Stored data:
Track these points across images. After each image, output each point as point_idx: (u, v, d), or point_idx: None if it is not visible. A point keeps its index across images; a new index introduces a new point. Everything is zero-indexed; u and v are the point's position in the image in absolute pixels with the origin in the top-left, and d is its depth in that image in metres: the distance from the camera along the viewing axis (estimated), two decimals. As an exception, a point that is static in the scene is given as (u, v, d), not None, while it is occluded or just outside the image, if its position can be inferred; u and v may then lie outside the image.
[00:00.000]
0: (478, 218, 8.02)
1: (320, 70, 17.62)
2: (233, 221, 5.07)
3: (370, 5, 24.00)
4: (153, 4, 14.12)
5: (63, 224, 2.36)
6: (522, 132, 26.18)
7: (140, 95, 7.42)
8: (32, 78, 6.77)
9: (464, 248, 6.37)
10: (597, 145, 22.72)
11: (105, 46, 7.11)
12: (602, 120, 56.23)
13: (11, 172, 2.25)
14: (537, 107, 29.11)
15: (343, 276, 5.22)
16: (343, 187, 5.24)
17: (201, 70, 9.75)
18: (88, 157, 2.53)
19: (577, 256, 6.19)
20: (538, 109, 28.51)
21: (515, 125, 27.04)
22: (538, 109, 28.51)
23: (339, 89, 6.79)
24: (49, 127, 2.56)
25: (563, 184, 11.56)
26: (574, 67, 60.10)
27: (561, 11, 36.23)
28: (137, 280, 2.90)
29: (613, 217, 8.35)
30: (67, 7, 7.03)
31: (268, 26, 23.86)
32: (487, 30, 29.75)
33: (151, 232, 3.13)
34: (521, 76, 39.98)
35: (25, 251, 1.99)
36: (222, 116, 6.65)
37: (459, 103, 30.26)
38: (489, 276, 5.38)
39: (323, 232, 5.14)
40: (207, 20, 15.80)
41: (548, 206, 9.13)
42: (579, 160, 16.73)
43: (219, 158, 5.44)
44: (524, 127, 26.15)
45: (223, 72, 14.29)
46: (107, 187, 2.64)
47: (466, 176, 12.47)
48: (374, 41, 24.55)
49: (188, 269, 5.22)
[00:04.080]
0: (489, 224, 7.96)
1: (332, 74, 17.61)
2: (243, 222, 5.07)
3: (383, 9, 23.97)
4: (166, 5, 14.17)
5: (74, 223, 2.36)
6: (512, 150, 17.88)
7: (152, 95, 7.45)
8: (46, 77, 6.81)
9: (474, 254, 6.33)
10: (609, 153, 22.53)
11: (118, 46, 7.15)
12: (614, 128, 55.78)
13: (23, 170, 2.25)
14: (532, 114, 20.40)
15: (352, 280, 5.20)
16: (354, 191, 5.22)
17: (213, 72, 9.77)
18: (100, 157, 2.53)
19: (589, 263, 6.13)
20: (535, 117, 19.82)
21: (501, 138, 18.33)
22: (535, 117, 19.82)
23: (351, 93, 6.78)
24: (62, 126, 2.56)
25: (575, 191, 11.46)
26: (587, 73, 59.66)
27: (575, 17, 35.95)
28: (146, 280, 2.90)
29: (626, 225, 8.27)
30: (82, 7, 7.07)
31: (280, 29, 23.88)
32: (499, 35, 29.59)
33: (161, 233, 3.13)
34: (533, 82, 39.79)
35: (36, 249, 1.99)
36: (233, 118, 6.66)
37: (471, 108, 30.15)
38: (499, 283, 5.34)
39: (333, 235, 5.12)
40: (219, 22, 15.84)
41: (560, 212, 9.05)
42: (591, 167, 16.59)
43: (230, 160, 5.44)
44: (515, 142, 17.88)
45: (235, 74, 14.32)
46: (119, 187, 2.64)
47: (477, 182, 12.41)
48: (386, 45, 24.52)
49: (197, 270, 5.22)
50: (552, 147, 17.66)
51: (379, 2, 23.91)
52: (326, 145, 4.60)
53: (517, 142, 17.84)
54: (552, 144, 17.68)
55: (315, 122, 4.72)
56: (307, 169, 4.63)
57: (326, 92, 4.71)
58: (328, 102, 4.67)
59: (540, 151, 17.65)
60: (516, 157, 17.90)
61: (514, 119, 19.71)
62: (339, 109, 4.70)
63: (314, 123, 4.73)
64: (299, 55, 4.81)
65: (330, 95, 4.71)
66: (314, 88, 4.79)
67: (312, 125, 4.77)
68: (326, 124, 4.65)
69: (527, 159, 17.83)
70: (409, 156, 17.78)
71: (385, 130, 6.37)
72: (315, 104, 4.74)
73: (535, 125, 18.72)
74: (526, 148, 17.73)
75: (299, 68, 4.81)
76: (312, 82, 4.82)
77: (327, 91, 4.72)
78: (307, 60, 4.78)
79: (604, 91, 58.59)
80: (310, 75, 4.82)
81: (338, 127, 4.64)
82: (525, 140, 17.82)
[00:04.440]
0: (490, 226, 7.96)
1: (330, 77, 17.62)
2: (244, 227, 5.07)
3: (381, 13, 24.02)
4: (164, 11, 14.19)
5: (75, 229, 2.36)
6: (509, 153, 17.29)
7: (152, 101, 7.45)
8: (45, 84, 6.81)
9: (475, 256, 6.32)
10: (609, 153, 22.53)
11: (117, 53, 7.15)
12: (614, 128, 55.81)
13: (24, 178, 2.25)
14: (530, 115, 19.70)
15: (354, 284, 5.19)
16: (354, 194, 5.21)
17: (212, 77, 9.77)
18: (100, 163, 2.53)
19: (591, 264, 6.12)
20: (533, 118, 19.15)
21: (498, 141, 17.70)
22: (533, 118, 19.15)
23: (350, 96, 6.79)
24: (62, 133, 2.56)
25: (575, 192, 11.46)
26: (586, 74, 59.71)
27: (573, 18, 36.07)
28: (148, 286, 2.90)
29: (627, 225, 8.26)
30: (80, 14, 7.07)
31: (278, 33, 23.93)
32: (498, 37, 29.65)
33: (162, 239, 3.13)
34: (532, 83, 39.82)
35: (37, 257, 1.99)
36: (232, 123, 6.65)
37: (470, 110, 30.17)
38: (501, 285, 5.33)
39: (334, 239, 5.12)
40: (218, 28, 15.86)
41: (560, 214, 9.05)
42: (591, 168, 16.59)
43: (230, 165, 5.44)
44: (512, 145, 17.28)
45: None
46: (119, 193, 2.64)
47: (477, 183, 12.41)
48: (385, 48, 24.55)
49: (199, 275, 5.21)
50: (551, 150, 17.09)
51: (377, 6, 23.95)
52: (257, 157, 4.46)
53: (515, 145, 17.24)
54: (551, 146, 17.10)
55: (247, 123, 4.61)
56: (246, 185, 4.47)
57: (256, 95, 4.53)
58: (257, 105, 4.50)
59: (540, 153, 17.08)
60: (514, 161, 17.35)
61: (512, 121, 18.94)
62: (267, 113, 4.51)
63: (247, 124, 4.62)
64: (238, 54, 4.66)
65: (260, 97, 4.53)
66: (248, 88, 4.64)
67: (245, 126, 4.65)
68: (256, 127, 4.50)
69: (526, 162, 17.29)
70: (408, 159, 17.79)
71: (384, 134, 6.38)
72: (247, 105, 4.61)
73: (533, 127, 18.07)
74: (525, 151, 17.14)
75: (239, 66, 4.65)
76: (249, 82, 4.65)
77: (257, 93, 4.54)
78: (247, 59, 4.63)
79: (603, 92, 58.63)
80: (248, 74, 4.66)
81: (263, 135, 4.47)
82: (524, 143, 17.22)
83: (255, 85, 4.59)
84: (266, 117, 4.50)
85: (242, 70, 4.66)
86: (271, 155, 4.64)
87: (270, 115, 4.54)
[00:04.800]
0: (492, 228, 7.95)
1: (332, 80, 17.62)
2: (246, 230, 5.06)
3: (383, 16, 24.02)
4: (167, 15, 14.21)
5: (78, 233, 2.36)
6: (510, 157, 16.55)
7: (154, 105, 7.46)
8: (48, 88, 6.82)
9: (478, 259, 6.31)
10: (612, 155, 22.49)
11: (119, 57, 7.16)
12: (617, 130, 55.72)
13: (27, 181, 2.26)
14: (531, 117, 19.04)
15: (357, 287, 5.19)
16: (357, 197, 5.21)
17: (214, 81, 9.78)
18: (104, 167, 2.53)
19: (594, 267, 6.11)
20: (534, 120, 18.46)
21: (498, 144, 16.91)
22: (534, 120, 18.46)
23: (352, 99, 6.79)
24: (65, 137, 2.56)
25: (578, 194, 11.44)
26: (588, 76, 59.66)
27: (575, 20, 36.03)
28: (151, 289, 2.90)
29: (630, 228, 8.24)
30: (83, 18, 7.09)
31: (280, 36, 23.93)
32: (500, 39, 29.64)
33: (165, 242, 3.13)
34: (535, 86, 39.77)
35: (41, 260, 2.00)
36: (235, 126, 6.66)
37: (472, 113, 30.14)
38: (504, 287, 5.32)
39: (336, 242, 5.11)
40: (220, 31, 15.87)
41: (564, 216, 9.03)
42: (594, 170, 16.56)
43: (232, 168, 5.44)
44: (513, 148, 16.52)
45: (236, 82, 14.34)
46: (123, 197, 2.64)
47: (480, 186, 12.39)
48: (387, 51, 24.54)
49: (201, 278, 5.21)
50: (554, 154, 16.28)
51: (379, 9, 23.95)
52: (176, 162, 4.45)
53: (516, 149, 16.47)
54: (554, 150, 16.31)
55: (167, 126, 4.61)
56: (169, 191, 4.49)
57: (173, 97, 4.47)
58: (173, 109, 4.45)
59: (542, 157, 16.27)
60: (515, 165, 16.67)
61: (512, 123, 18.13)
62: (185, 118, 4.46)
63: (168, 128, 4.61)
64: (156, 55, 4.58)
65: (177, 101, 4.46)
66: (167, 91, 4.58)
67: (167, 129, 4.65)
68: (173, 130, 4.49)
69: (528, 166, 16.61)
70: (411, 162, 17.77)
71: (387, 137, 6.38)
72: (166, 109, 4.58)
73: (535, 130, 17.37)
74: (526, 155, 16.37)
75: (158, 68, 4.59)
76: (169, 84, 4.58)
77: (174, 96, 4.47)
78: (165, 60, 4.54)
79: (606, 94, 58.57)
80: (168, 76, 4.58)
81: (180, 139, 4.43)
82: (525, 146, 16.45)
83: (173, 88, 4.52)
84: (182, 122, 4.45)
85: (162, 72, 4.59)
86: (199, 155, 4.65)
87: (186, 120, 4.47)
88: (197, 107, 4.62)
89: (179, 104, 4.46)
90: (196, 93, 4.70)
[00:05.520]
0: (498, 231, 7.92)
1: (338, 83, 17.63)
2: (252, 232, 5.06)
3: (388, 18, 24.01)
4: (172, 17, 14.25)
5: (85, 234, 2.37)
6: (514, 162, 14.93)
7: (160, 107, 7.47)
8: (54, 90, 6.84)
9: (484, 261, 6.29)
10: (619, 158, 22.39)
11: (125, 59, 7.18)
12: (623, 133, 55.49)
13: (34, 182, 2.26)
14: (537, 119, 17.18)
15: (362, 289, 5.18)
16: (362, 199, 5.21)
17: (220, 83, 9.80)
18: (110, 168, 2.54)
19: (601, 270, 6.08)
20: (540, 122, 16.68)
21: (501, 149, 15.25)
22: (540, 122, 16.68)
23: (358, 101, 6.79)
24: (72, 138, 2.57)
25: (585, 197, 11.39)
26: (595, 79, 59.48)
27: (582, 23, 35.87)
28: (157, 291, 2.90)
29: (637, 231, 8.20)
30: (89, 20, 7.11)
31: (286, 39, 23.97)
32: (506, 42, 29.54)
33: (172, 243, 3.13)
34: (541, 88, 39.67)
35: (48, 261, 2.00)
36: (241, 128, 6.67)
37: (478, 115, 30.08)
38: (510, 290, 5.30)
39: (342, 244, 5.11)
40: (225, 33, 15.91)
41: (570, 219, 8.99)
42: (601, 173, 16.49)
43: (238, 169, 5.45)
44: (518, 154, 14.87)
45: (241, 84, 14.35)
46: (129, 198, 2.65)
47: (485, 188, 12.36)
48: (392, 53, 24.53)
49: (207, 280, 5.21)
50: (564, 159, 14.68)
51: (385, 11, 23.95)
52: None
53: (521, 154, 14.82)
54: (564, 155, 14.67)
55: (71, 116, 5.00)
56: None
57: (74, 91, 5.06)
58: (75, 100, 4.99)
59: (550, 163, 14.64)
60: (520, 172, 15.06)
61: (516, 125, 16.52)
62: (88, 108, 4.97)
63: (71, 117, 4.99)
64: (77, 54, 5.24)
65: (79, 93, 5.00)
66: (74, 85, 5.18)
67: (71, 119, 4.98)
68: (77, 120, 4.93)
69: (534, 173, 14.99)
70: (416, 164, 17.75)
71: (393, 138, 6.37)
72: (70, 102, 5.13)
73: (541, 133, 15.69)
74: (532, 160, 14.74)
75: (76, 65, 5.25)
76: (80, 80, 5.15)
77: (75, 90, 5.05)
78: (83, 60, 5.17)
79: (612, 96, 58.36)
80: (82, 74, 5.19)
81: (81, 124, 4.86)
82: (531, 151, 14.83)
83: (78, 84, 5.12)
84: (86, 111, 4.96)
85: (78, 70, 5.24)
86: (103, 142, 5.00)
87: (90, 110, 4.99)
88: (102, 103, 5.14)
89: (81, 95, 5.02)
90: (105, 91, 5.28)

■ AIM OF THE EXERCISE
Reprint exactly the lines above that start at the one with "37: (459, 103, 30.26)" and end at the one with "49: (188, 269, 5.22)", keeping both and adding none.

■ ANSWER TO THIS EXERCISE
37: (459, 103, 30.26)
38: (489, 276, 5.38)
39: (323, 232, 5.14)
40: (207, 20, 15.80)
41: (548, 206, 9.13)
42: (579, 160, 16.73)
43: (219, 158, 5.44)
44: (524, 127, 26.15)
45: (223, 72, 14.29)
46: (107, 187, 2.64)
47: (466, 176, 12.47)
48: (374, 41, 24.55)
49: (188, 269, 5.22)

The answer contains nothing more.